## Clustering

In [1]:
import pandas as pd
from sklearn.preprocessing import StandardScaler
from sklearn.cluster import KMeans
from sklearn.mixture import GaussianMixture
import matplotlib.pyplot as plt
from sklearn.decomposition import PCA
from sklearn.metrics import (
    silhouette_score,
    calinski_harabasz_score,
    davies_bouldin_score
)

Load the dataset:

In [None]:
wine_data = pd.read_csv('datasets/wine-clustering.csv')
wine_data.head()

In [None]:
rows, columns = wine_data.shape

print(f"Number of rows: {rows}")
print(f"Number of columns: {columns}")

Clean and the data by dropping rows:

In [None]:
wine_data = wine_data.dropna()
wine_data = wine_data.drop_duplicates()
rows, columns = wine_data.shape
print(f"Number of rows: {rows}")
print(f"Number of columns: {columns}")


Define and normalize input features:

In [5]:
features = ['Alcohol', 'Malic_Acid', 'Ash', 'Ash_Alcanity', 'Magnesium', 'Total_Phenols', 
           'Flavanoids', 'Nonflavanoid_Phenols', 'Proanthocyanins', 'Color_Intensity', 
           'Hue', 'OD280', 'Proline']
X = wine_data[features].copy()


# Standardize the features
scaler = StandardScaler()
X_scaled = scaler.fit_transform(X)


Evaluate K Means

In [None]:
#Define the range for the number of clusters
cluster_range = range(2, 21)

#Initialize lists to store metric values
silhouette_scores = []
calinski_scores = []
davies_bouldin_scores = []

#Compute metrics for each number of clusters
for k in cluster_range:
    # Fit KMeans
    kmeans = KMeans(n_clusters=k, random_state=42)
    labels = kmeans.fit_predict(X)

    # Calculate metrics
    silhouette_scores.append(silhouette_score(X, labels))
    calinski_scores.append(calinski_harabasz_score(X, labels))
    davies_bouldin_scores.append(davies_bouldin_score(X, labels))

#Find the optimal k value for each method
optimal_k_silhouette = cluster_range[silhouette_scores.index(max(silhouette_scores))]
optimal_k_calinski = cluster_range[calinski_scores.index(max(calinski_scores))]
optimal_k_davies_bouldin = cluster_range[davies_bouldin_scores.index(min(davies_bouldin_scores))]

print(f"Optimal k for Silhouette Score: {optimal_k_silhouette}")
print(f"Optimal k for Calinski-Harabasz Index: {optimal_k_calinski}")
print(f"Optimal k for Davies-Bouldin Score: {optimal_k_davies_bouldin}")

#Visualization
fig, axes = plt.subplots(1, 3, figsize=(24, 5))

# Silhouette Score
axes[0].plot(cluster_range, silhouette_scores, 'ro-', label='Silhouette Score')
axes[0].set_title("Silhouette Score")
axes[0].set_xlabel("Number of Clusters")
axes[0].set_ylabel("Score")
axes[0].legend()

*Exercise requirements:*
1. Answer these questions from the Clustering text above, one line each.
(a) Which CSV file is read into wine_data?
(b) What random_state value is passed to KMeans?
(c) For the Davies-Bouldin score, is the optimal k taken at the maximum or the minimum score?
2. Does the Clustering text above agree with each statement? Answer yes or no, and quote the words that decide it.
(a) The input features are standardized with StandardScaler.
(b) The visualization lays out its plots in two rows of three.
(c) Proline is one of the listed features.

*Raw data:*
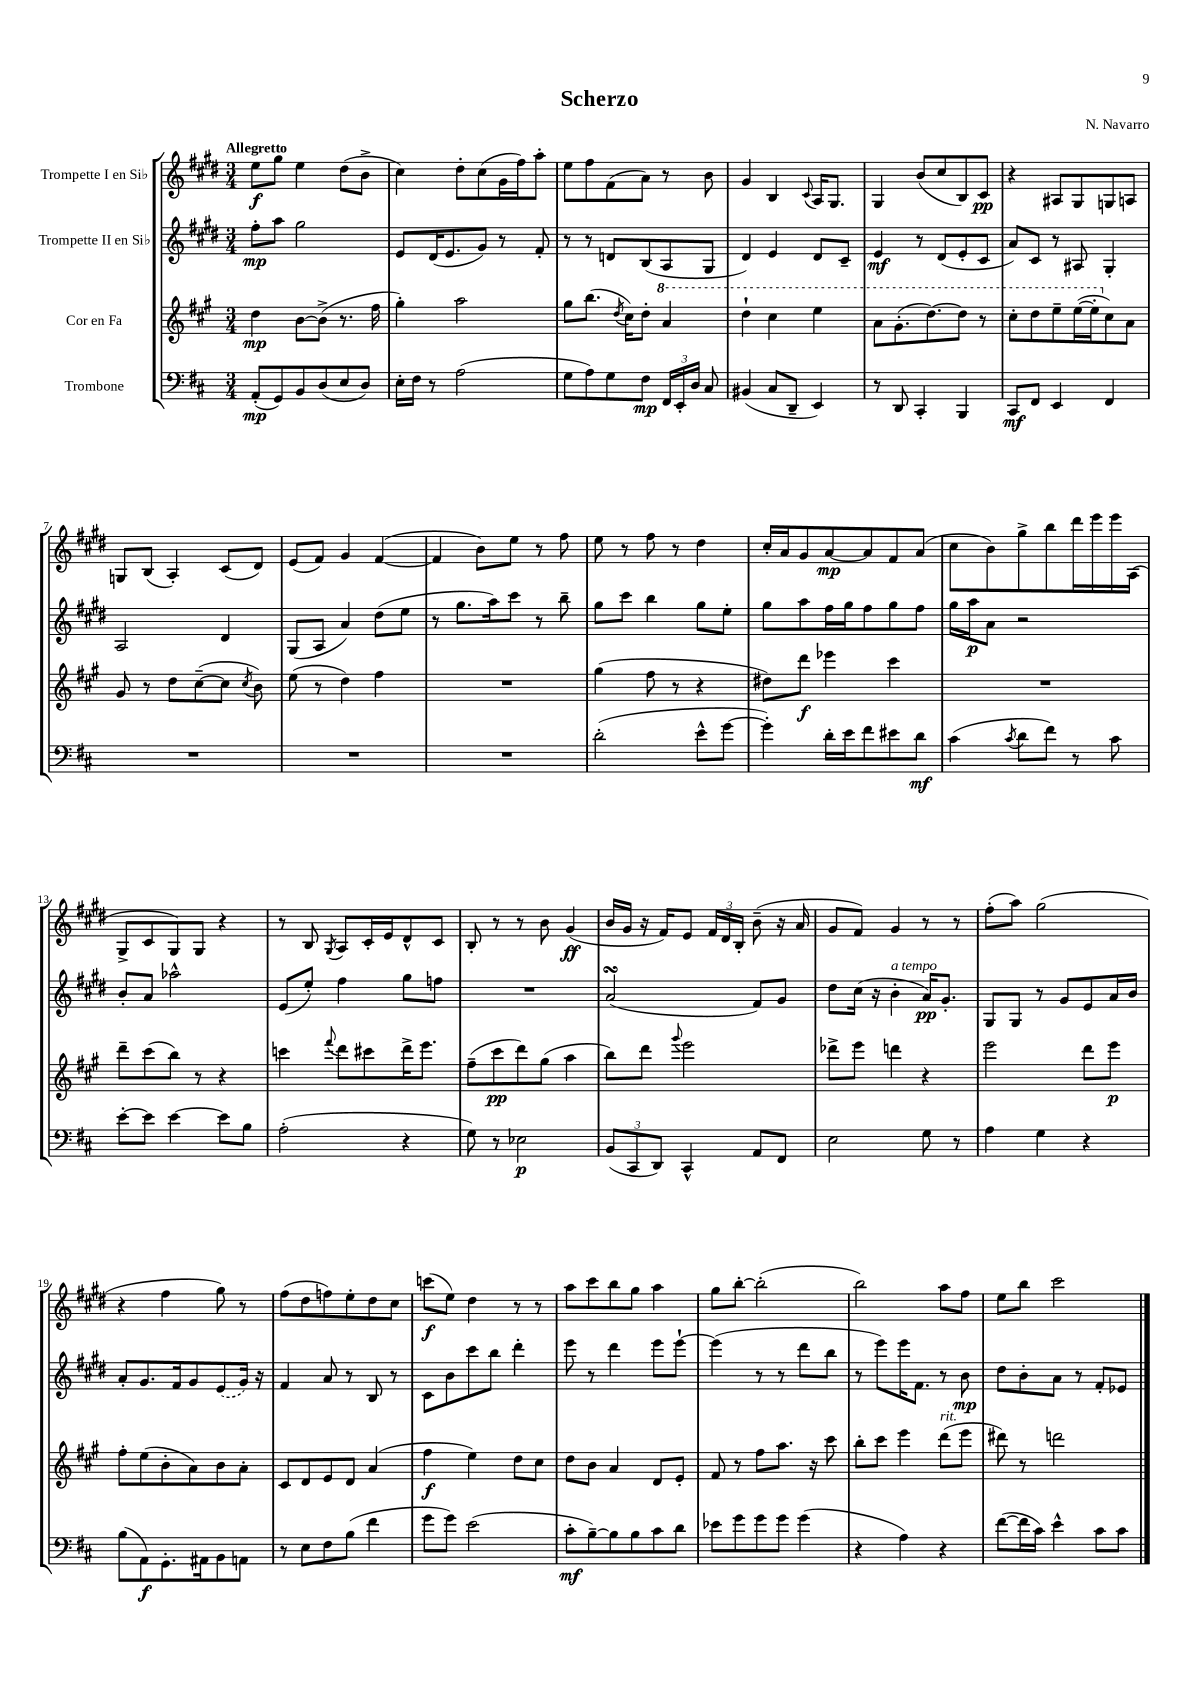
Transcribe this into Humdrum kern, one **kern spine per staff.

*Task responses:*
1.
(a) 'datasets/wine-clustering.csv'
(b) 42
(c) The minimum

2.
(a) Yes: "scaler = StandardScaler()"
(b) No: "fig, axes = plt.subplots(1, 3, figsize=(24, 5))"
(c) Yes: "'Hue', 'OD280', 'Proline']"